News & Notes: Johnson Rolls in His Grave

Published by Minnesota Atheists on

By George Francis Kane

In July, the Internal Revenue Service filed a consent agreement with National Religious Broadcasters in a District Court in Texas to cease enforcing a restriction in the tax codes that prohibits 501(c)3 tax-exempt organizations to engage in electoral campaigns, or to endorse candidates. That restriction, known as the Johnson Amendment, was enacted by Congress in 1954. In the 2010s, Protestant organizations began objecting to its application to churches as a violation of religious freedom. It has ever since been a contentious issue in the struggle over the separation of state and church. The IRS consent agreement has been celebrated by the religious right as an historic victory, but on closer examination it is neither conclusive nor, at this point, especially important.

A search of court cases shows that there has been only one instance in which the IRS revoked the tax exemption status of a church for violating the Johnson Amendment, Branch Ministries v. Rossotti. During the 1992 presidential election campaign, Branch Ministries bought full-page newspaper advertisements urging Christians not to vote for Bill Clinton because of his positions on moral issues. The Internal Revenue Service revoked the church’s tax-exempt status and was upheld when Branch Ministries sued.

Although the IRS has not since used the Johnson Amendment to revoke the tax exemption of any church, it feeds Christian nationalists’ sense of victimization that their freedom of religion and freedom of speech are under attack. For several years the Alliance Defending Freedom promoted a “Pulpit Freedom Day,” on which it encouraged ministers to openly endorse candidates in their sermons. They were trying to provoke the IRS to revoke the tax exempt status of some churches, confident that sympathetic Justices would invalidate the Johnson Amendment when their appeals reached the Supreme Court.

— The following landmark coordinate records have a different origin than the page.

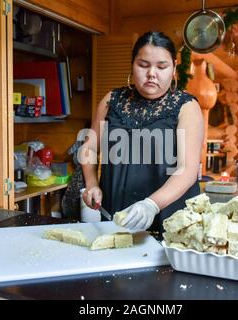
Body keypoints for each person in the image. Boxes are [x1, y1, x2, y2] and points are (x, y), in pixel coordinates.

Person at [80, 31, 204, 233]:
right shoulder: (112, 100)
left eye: (161, 66)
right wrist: (92, 183)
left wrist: (151, 205)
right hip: (116, 214)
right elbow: (90, 147)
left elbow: (188, 170)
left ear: (173, 68)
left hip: (170, 218)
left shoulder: (186, 107)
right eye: (143, 65)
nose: (152, 73)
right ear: (132, 65)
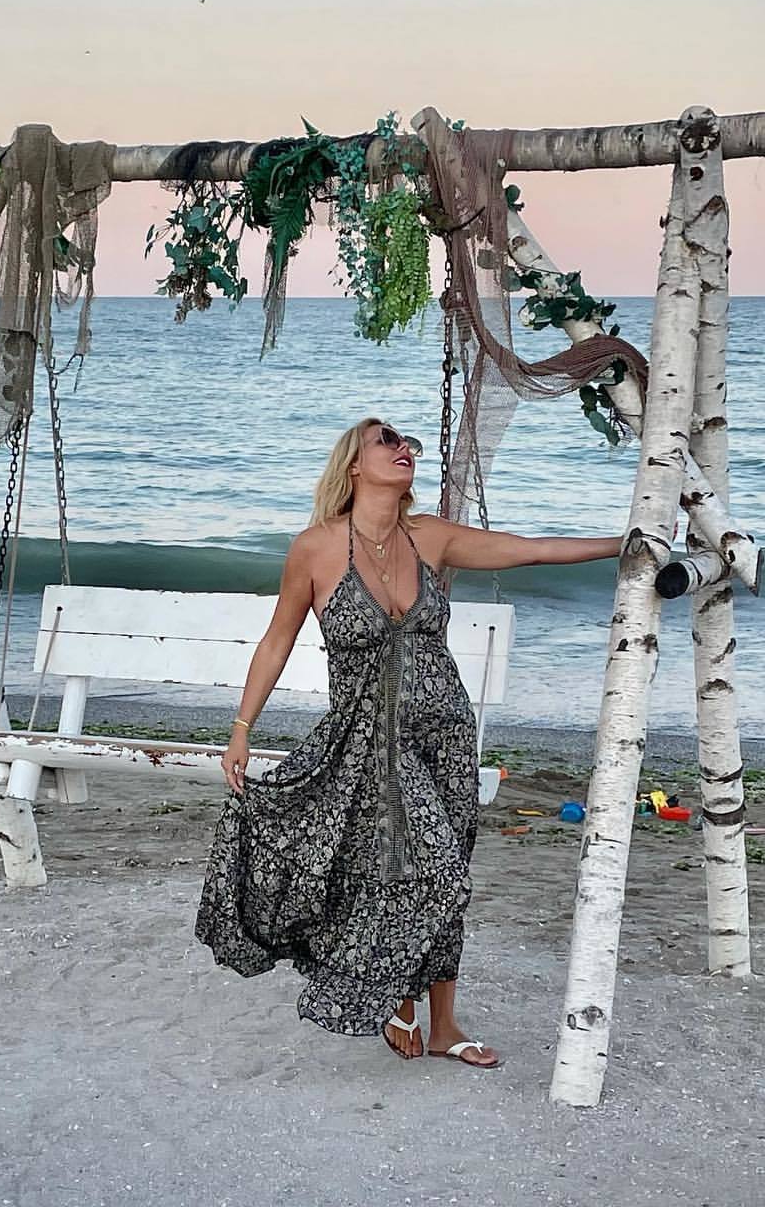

Posing as the champion of Christian  Nationalism in each of his terms of office, Donald Trump claimed he revoked the Johnson Amendment with Executive Orders. In 2017 the Freedom from Religion Foundation sued the IRS, which admitted in court filings that it was still bound by the Johnson Amendment. That is a law, which can only be repealed by an act of Congress, not an agency regulation that the President could rescind. This term, Trump ordered every federal agency to seek out all ways that government is discriminating against Christians. It is in this effort that the IRS agreed not to enforce the Johnson Amendment in the National Religious Broadcasters case, to the delight of Christian Nationalists.

The trouble is that the Johnson Amendment remains the law and cannot be repealed by executive action alone. The consent decree stopped IRS use of the Johnson Amendment to revoke tax exempt status only in the case of National Religious Broadcasters, but courts could still force such an action by issuing a writ of mandamus.

The separation of church and state function the Johnson Amendment serves is to prevent donations to political campaigns from becoming tax-deductible simply by laundering them through a nonprofit. Our efforts should be focused on safeguards against tax-free donations to churches making their way into political campaigns. If a minister announces in a sermon that it is a requirement of faith to vote against a certain candidate who supports abortion rights, there is no expense and there should be no offense to the law. If they print flyers for their preferred candidate to insert into their newsletter, or donate money to any political campaign or PAC, there should be penalties. If anyone claims an itemized deduction for donations to this church, it should be scrutinized and perhaps disallowed.

The safeguards against mixing tax-free charitable donations with electoral political activity must be clear, robust and rigorously enforced. If a tax-exempt organization wishes to actively participate in an electoral campaign, including a referendum, it should be able to do so as long as it can document that it has segregated tax-deductible contributions from non-tax-deductible funding for their political activity. This may be done by establishing a separate, non-tax-exempt PAC.